9.04.2007

Impossible Possibilities



“Sometimes I've believed as many as six impossible things before breakfast.”--Lewis Carroll, Through the Looking-Glass

Magical thinking has become quite popular in recent years, the belief that thinking something can actually make it happen, or that wearing a “lucky shirt” can make your favorite team score that winning touchdown. We’ve all probably succumbed to it at one time or another, although admitting it in public is another thing entirely.

While saying it doesn’t necessarily make it so, thinking it is definitely the first step. No structure would stand today if an architect, somewhere, hadn’t thought of it beforehand; if he hadn’t spent time dreaming up the design and imagining the materials. The best changes in our world take place when preceded by contemplative thought, when that thought is then frequently and abundantly watered by faith.

You aren’t going to fly across the ocean, Amelia Earhart style, unless, somewhere deep down inside, you believe you can.

On August 29, 2005 Hurricane Katrina hit New Orleans. Within hours the levees were breached. The landscape of our country forever changed on that day, homes swept away, loved ones lost. America is a live organism, larger than one community or city—yet when even one neighborhood is ravaged, the aftermath leaves a scar the entire nation can feel.

Magical thinking, for all its quasi-supernatural allure, isn’t going to fix the devastation Katrina left behind. It isn’t going to bring back the homes that have been lost, isn’t going to cut through the political red tape, and certainly isn’t going to protect us from the next natural disaster.

Should we shake the dust off our clothes, glad that the tornado/hurricane/fill-in-the-natural-disaster-of-your-choice-here didn’t wreck our house? It was our neighbor’s home, after all; it was the lady down the street; it was that man in the newspaper who lives 25 miles away.

Or should we do something?

I know we can’t solve the problems of the world in a heartbeat. But I do believe we have developed a form of disaster ADD. We flip through the television channels, focus for a brief minute on each ensuing tragedy, and then hungry for more, flip to yet another station.

I’m as guilty of this modern day apathy as the next person.

It could be time to make a collective vow, to make a difference—in our home, in our community and in our world.

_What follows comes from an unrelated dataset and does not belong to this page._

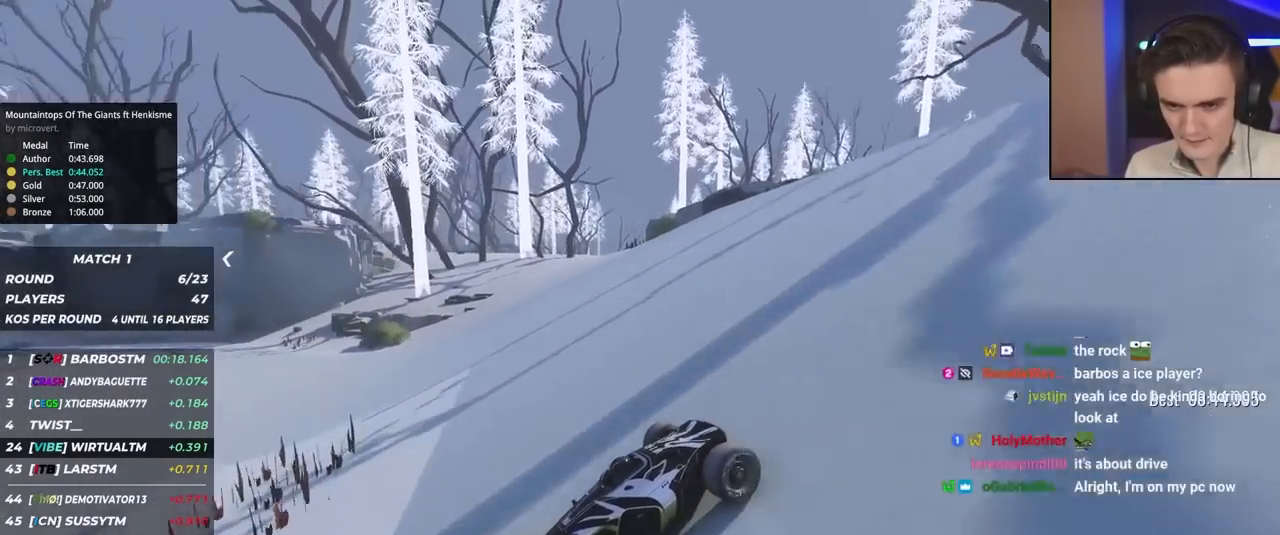
{"keys": ["right", "up"], "events": []}
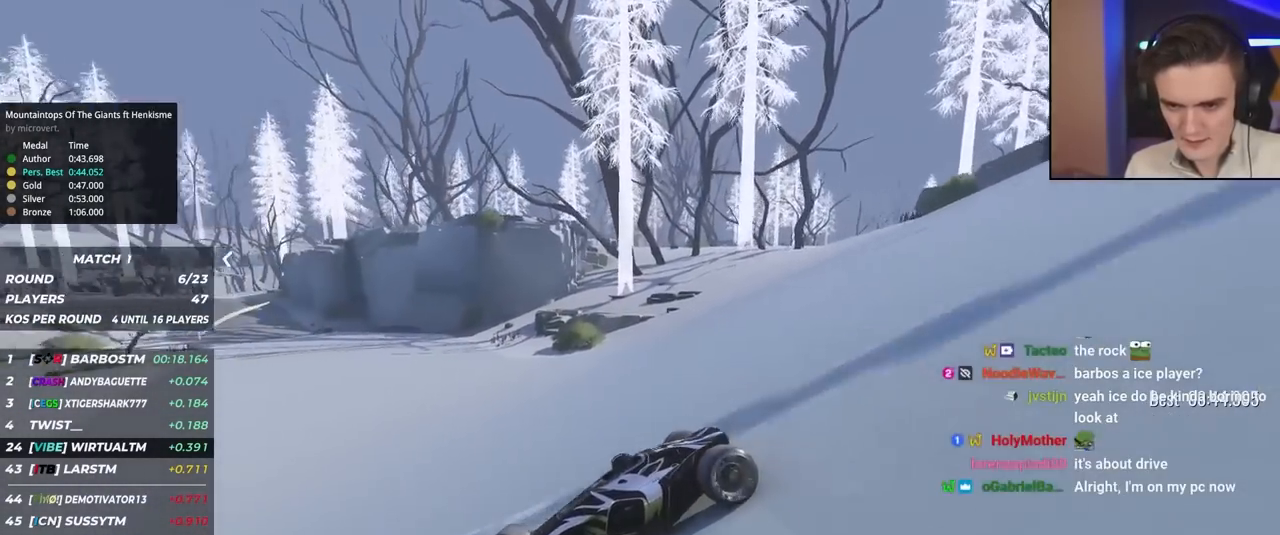
{"keys": ["right", "up"], "events": []}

I’d like to pose a rhetorical question: If you really could do six impossible things, what would they be? If you could imagine a different beginning and ending to the story that is called your life, what would it be?

Now, are you absolutely sure it is impossible?

3 comments:

Rebecca LuElla Miller said...

qvlyuxI'm feeling quite rantish.

The impossible thing I would do would be to shake the media out of their myopic approach to news. The drumbeat continues for New Orleans while thousands of others never received a single penny of the hundreds of thousands of dollars volunteers across the country gave.

And has there been such an out pouring for the recent flood victims in Ohio? What flood victims, you say.

Just my point. If you listen to the media, the only people in America who have faced any hardship this decade are those living in New York and in New Orleans.

And by the way, acknowledging how slow all governments (local, state, and federal) concerned with New Orleans have been should convince people that reliance on government is NOT the answer in a crisis.

I've got more to say, but I'd better stop.

Becky

Rebecca LuElla Miller said...

Well, it seems when I thought I was entering the word verification, I was in fact prefacing my post. I really was not intending to speak in Alien! LOL

Becky

Merrie Destefano said...

Becky,
Thought-provoking alien rant!

Both the media and the government definitely have their issues. To me, the important thing to remember is the human element, no matter where or when the disaster strikes. So often it all seems to get broken down into statistics, and then two days later everyone is focused on something that happened on the other side of the world.

Wish I had solutions. Right now I only have an ache in my heart whenever I hear of another devastating tragedy.

I'm glad God is in control. Despite my short comings.